Les humains appartiennent à la nature
L’un des conflits de l’écologie moderne concerne les humains. Les humains appartiennent-ils à la nature ? Les parcs nationaux sont un exemple clair de plans de protection de la nature qui excluent historiquement les humains ou les font simplement jouer le rôle d’observateurs. D’un point de vue autochtone, les humains sont un élément clé de la nature, mais comme je l’ai déjà dit, leur rôle n’est pas de la détruire, mais de la préserver (ou de l’utiliser avec modération) afin que les générations futures puissent également en profiter et s’y développer.
De nombreux programmes de conservation ont échoué lorsqu’ils ont tenté d’exclure les humains de la nature (par exemple, en déplaçant les gens hors des zones où certaines espèces clés ont été trouvées), et désormais, pour de nombreux défenseurs de l’environnement, la clé du succès consiste à essayer d’intégrer la population locale à la conservation. Sur cet aspect, la vision indigène est bien plus efficace que l’approche historique occidentale consistant à séparer les humains de la nature (pensez au mot « vierge »).
Réflexions finales
Ce ne sont là que quatre exemples de la relation entre la science et les cultures autochtones et l’écologie moderne. La science autochtone est fondée sur des valeurs. Des valeurs pour respecter la nature, pour considérer tous les organismes vivants comme égaux.

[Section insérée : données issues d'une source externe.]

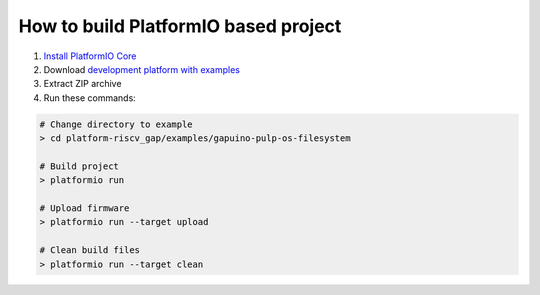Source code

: ..  Copyright 2018-present PIO Plus <contact@pioplus.com>
    Licensed under the Apache License, Version 2.0 (the "License");
    you may not use this file except in compliance with the License.
    You may obtain a copy of the License at
       http://www.apache.org/licenses/LICENSE-2.0
    Unless required by applicable law or agreed to in writing, software
    distributed under the License is distributed on an "AS IS" BASIS,
    WITHOUT WARRANTIES OR CONDITIONS OF ANY KIND, either express or implied.
    See the License for the specific language governing permissions and
    limitations under the License.

How to build PlatformIO based project
=====================================

1. `Install PlatformIO Core <http://docs.platformio.org/page/core.html>`_
2. Download `development platform with examples <https://github.com/pioplus/platform-riscv_gap/archive/develop.zip>`_
3. Extract ZIP archive
4. Run these commands:

.. code-block:: bash

    # Change directory to example
    > cd platform-riscv_gap/examples/gapuino-pulp-os-filesystem

    # Build project
    > platformio run

    # Upload firmware
    > platformio run --target upload

    # Clean build files
    > platformio run --target clean
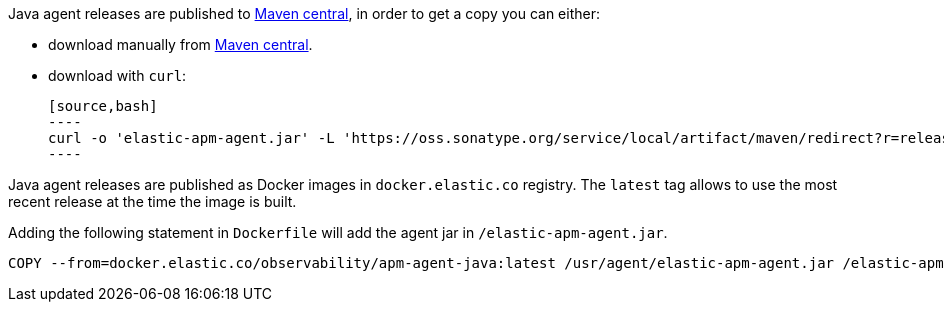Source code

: // tag::maven-central[]

Java agent releases are published to https://repo.maven.apache.org/maven2/[Maven central], in order to get a copy you can either:

- download manually from https://search.maven.org/artifact/co.elastic.apm/elastic-apm-agent[Maven central].
- download with `curl`:

    [source,bash]
    ----
    curl -o 'elastic-apm-agent.jar' -L 'https://oss.sonatype.org/service/local/artifact/maven/redirect?r=releases&g=co.elastic.apm&a=elastic-apm-agent&v=LATEST'
    ----

// end::maven-central[]

// tag::docker[]

Java agent releases are published as Docker images in `docker.elastic.co` registry.
The `latest` tag allows to use the most recent release at the time the image is built.

Adding the following statement in `Dockerfile` will add the agent jar in `/elastic-apm-agent.jar`.

[source]
----
COPY --from=docker.elastic.co/observability/apm-agent-java:latest /usr/agent/elastic-apm-agent.jar /elastic-apm-agent.jar
----

// end::docker[]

Je pense que le travail de nombreux écologistes peut sembler beaucoup plus proche de cette cosmovision que celui proposé par la cosmovision occidentale. Je ne veux pas trop romantiser les cultures autochtones ; Il existe partout dans le monde de multiples exemples d’extinctions provoquées par les peuples autochtones. Néanmoins, il y a beaucoup à apprendre de leur vision du cosmos et de leurs façons d’en apprendre davantage sur la nature.
Personne n’a étudié pour devenir écologiste pour devenir riche ou pour voir son facteur H augmenter. Ainsi, ces idées scientifiques autochtones ressemblent peut-être davantage à ce qui a motivé notre jeune moi à consacrer sa vie à l’écologie, à la conservation et à la gestion des terres naturelles.

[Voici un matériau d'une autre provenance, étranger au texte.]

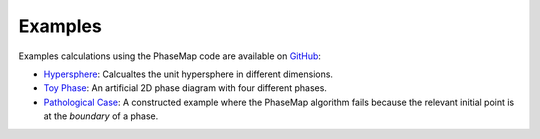 .. © 2015-2018, ETH Zurich, Institut für Theoretische Physik
.. Author: Dominik Gresch <greschd@gmx.ch>

Examples
========

Examples calculations using the PhaseMap code are available on `GitHub <https://github.com/greschd/PhaseMap/tree/master/examples>`_:

- `Hypersphere <https://github.com/greschd/PhaseMap/tree/master/examples/hypersphere>`_: Calcualtes the unit hypersphere in different dimensions.
- `Toy Phase <https://github.com/greschd/PhaseMap/tree/master/examples/toy_phase>`_: An artificial 2D phase diagram with four different phases.
- `Pathological Case <https://github.com/greschd/PhaseMap/tree/master/examples/pathological_phase>`_: A constructed example where the PhaseMap algorithm fails because the relevant initial point is at the *boundary* of a phase.
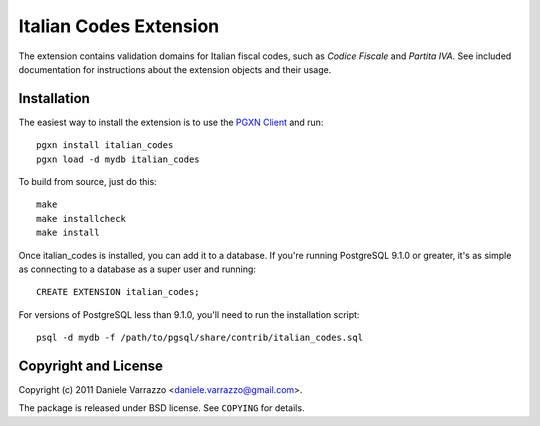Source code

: Italian Codes Extension
=======================

The extension contains validation domains for Italian fiscal codes, such as
*Codice Fiscale* and *Partita IVA*. See included documentation for
instructions about the extension objects and their usage.


Installation
------------

The easiest way to install the extension is to use the `PGXN Client`__ and
run::

    pgxn install italian_codes
    pgxn load -d mydb italian_codes

.. __: pgxnclient.projects.postgresql.org

To build from source, just do this::

    make
    make installcheck
    make install

Once italian_codes is installed, you can add it to a database. If you're
running PostgreSQL 9.1.0 or greater, it's as simple as connecting to a
database as a super user and running::

    CREATE EXTENSION italian_codes;

For versions of PostgreSQL less than 9.1.0, you'll need to run the
installation script::

    psql -d mydb -f /path/to/pgsql/share/contrib/italian_codes.sql


Copyright and License
---------------------

Copyright (c) 2011 Daniele Varrazzo <daniele.varrazzo@gmail.com>.

The package is released under BSD license. See ``COPYING`` for details.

Dans Journal d’écologie appliquée, nous visons à partager la science qui éclaire la gestion de l’environnement naturel, et les connaissances autochtones et les peuples autochtones jouent un rôle mondial énorme à cet égard. Non seulement de par leur point de vue très important, mais aussi parce qu’ils habitent de vastes étendues de territoire. La science autochtone est clairement un sujet très important qui a été historiquement négligé en écologie, et la façon dont nous voyons le monde façonne notre façon de l’étudier (pensez au « paradigme »). Je suis encore en train de traiter ces idées sur la science autochtone, mais ce qui est très clair pour moi, c’est que nous pouvons en tirer beaucoup d’enseignements et améliorer notre science.
Vous pouvez en savoir plus sur la conférence scientifique autochtone de Turtle Island. ici.